Marco Ferrari will present his latest book "A Moving Border. Alpine Cartographies of Climate Change" on september 15th

Event, Research Seminar

In 2009, Italy and Switzerland signed an agreement that introduced into law the notion of “moving border.” Since the 1990s, surveyors of both countries had been noticing that the melting of Alpine glaciers—where much of the border lies—was causing the lines on the ground to drift away from their representation on official maps. Born out of practical necessity, this little-known agreement is possibly the first instance of two sovereign states recognising the instability of their national territory in the face of global warming.

Book présentation

A Moving Border. Alpine Cartographies of Climate Change is a book about this history, as well as the ambiguous nature of borders—zones of othering, markers of sovereignty, malleable cartographic inscriptions, shifting geophysical terrains—in the current condition of climate crisis and mass migration. The book is based on Italian Limes, a long-term project by Studio Folder that maps the moving border across the Alps in real time, and has been initially presented at the 14th International Architecture Exhibition, la Biennale di Venezia, in 2014.

Marco Ferrari's bio

Marco Ferrari is an architect and researcher. He is the co-founder of Studio Folder, a design practice based in Milan, Italy. The studio develops projects commissioned both by cultural institutions and private clients, working through editorial, digital and exhibition design, while pursuing autonomous research paths that explore the politics of representation and territory. Together with Andrea Bagnato and Elisa Pasqual, he is the author of A Moving Border. Alpine Cartographies of Climate Change, a book based on Studio Folder’s long-term project Italian Limes, and jointly published by Columbia Books on Architecture and the City and ZKM Karlsruhe in Spring 2019. 

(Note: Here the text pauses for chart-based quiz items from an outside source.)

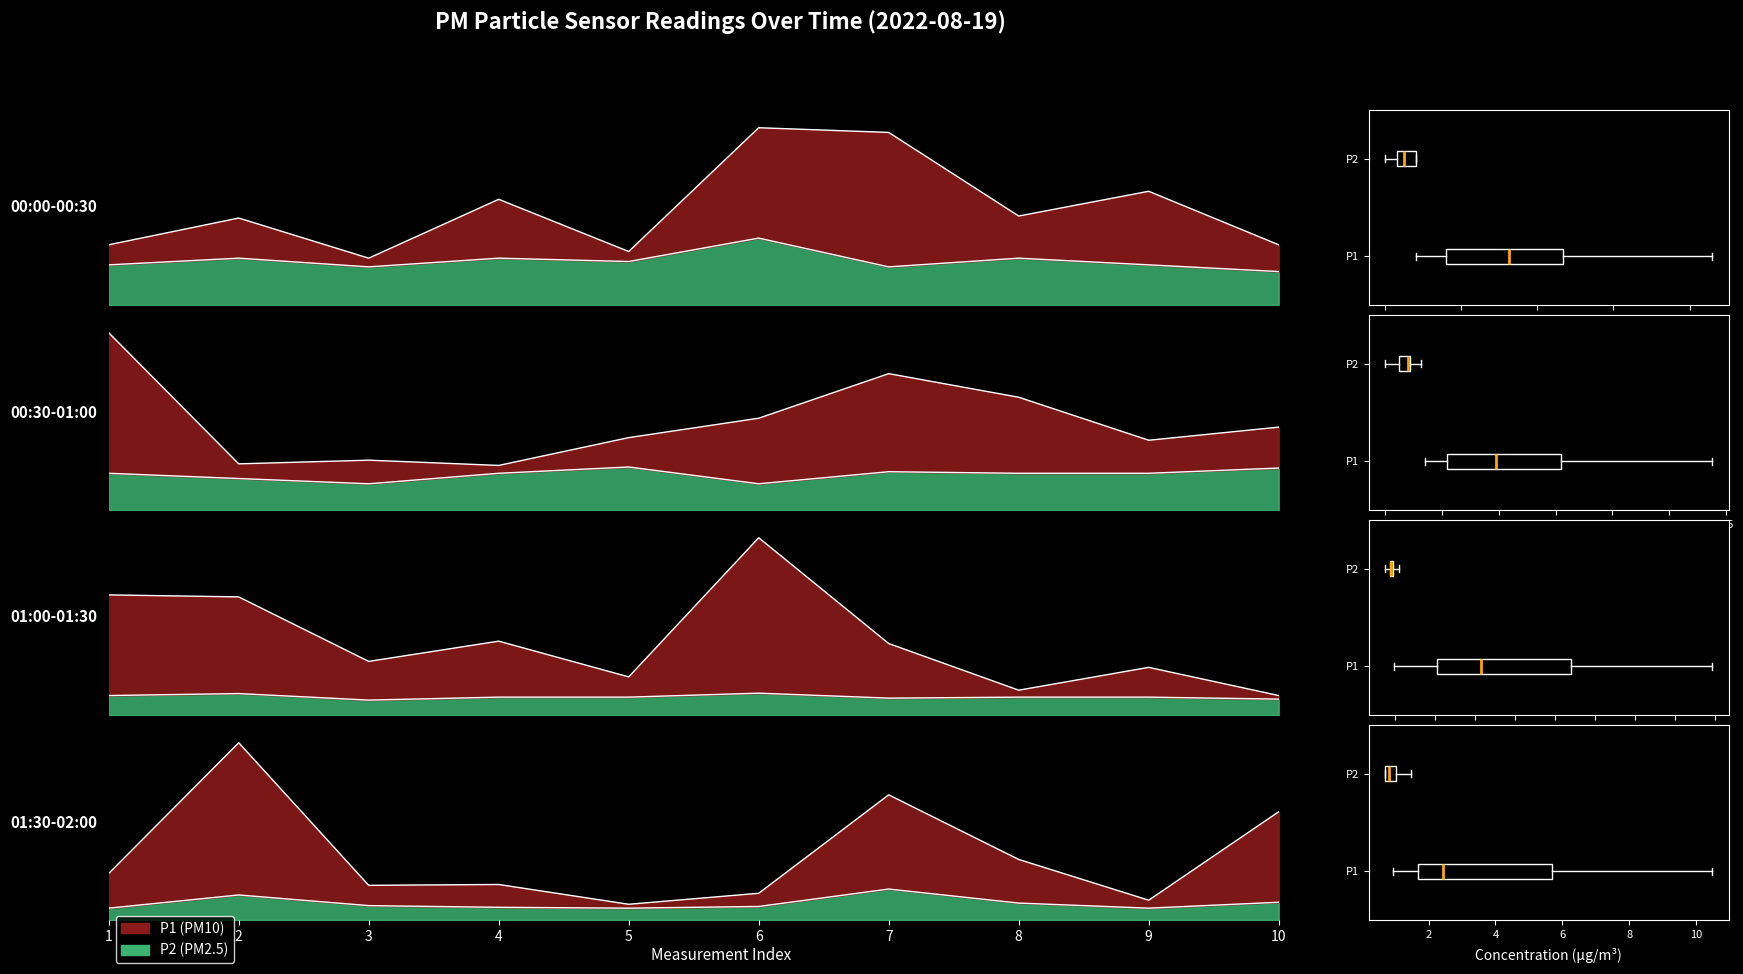

Reading left to right, transcribe all the data shown in this chart.

P1: 0.9	1.3	0.7	1.6	0.8	2.6	2.6	1.3	1.7	0.9	3.4	0.9	0.9	0.8	1.4	1.8	2.6	2.1	1.3	1.6	6.0	6.0	2.7	3.7	1.9	8.9	3.6	1.2	2.4	1.0	2.8	10.5	2.0	2.1	0.9	1.6	7.4	3.6	1.2	6.4
P2: 0.6	0.7	0.6	0.7	0.7	1.0	0.6	0.7	0.6	0.5	0.7	0.6	0.5	0.7	0.8	0.5	0.7	0.7	0.7	0.8	1.0	1.1	0.8	0.9	0.9	1.1	0.8	0.9	0.9	0.8	0.7	1.5	0.8	0.8	0.7	0.8	1.8	1.0	0.7	1.1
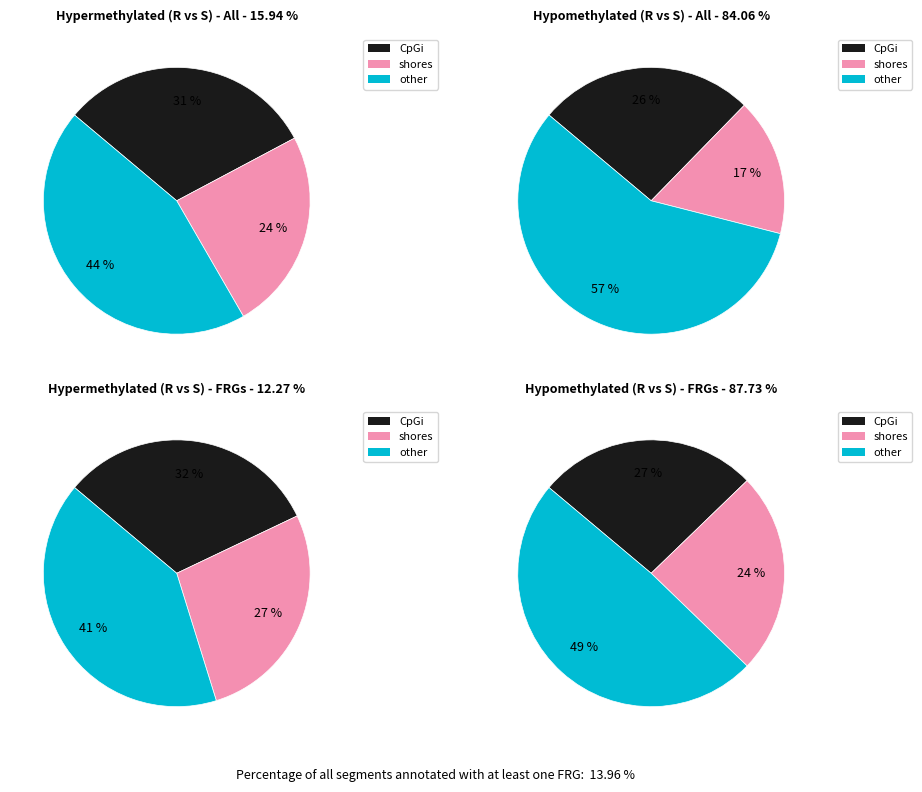

What is the spread (max minus min) of values at 1?

21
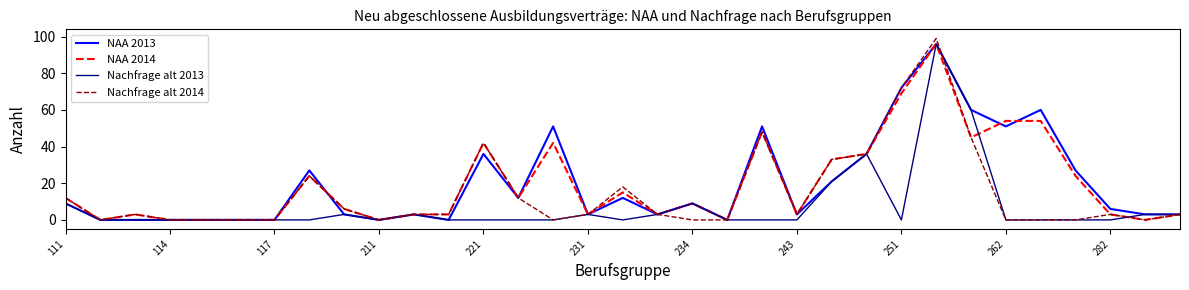

Does the chart have visible grid lines?

No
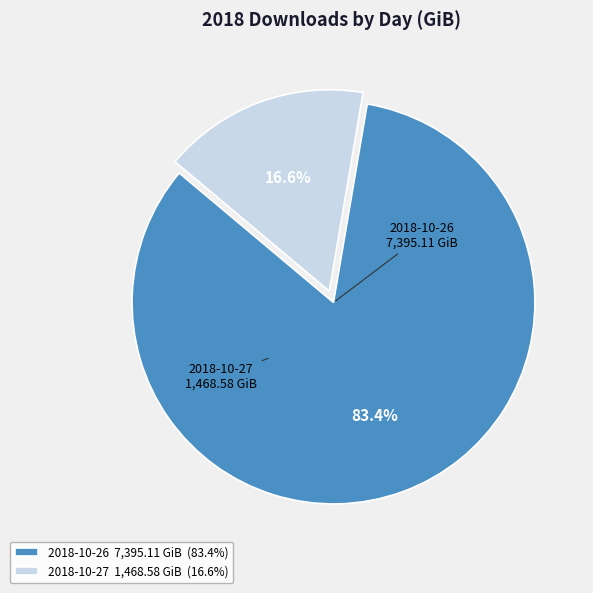

What is the total percentage of 2018-10-26 and 2018-10-27?

100.0%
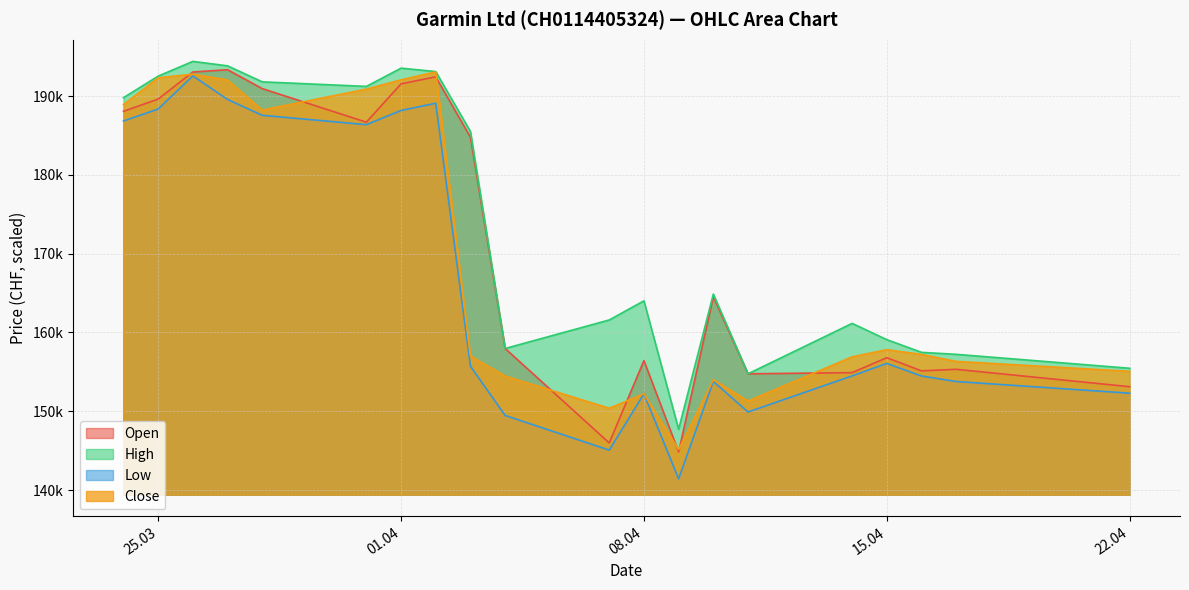

At which label does Close first exceed 157214?

24.03.2025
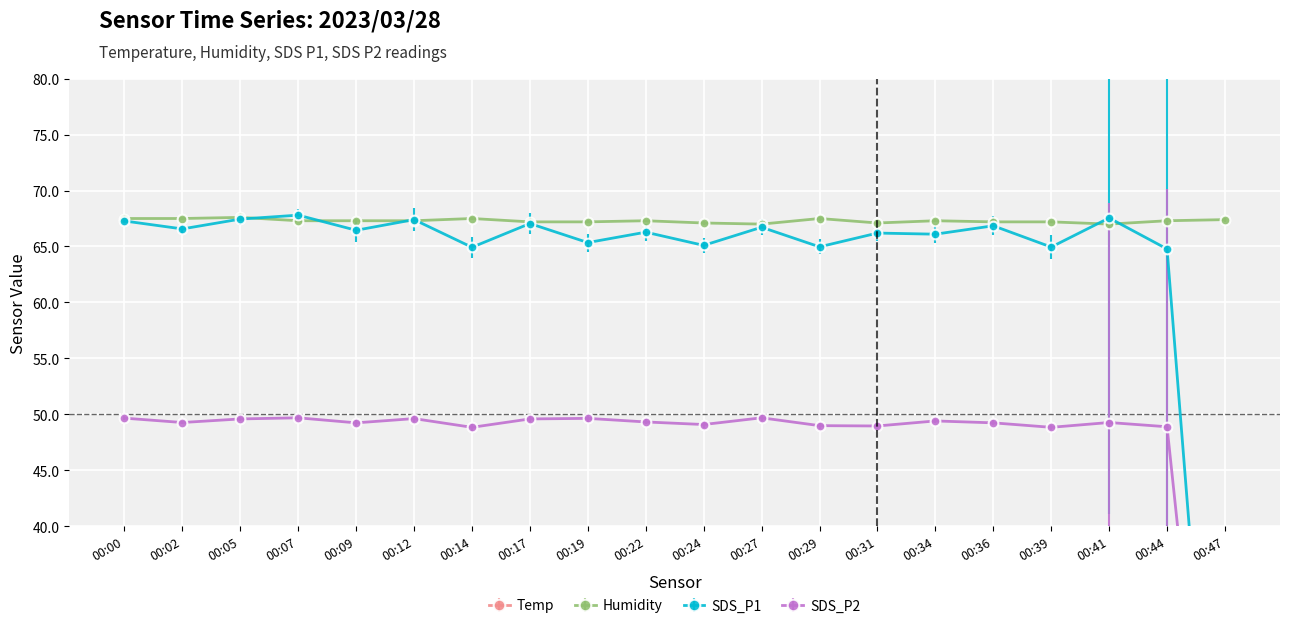

Is this an area chart (filled region under the line)?

No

Between 2005 and 2011 he has been one of the founding members of the architectural collective Salottobuono, and a regular graphics editor for Abitare magazine, before being appointed Creative Director of Domus magazine in 2011. He has been teaching Methods and Tools for Representation at ISIA Urbino since 2010, and led an Information Design studio at IUAV University in Venice between 2013 and 2016. He is adjunct visiting professor at Columbia GSAPP, and visiting tutor at the Royal College of Art.

Practical information

Seminar open to all, by videoconference only.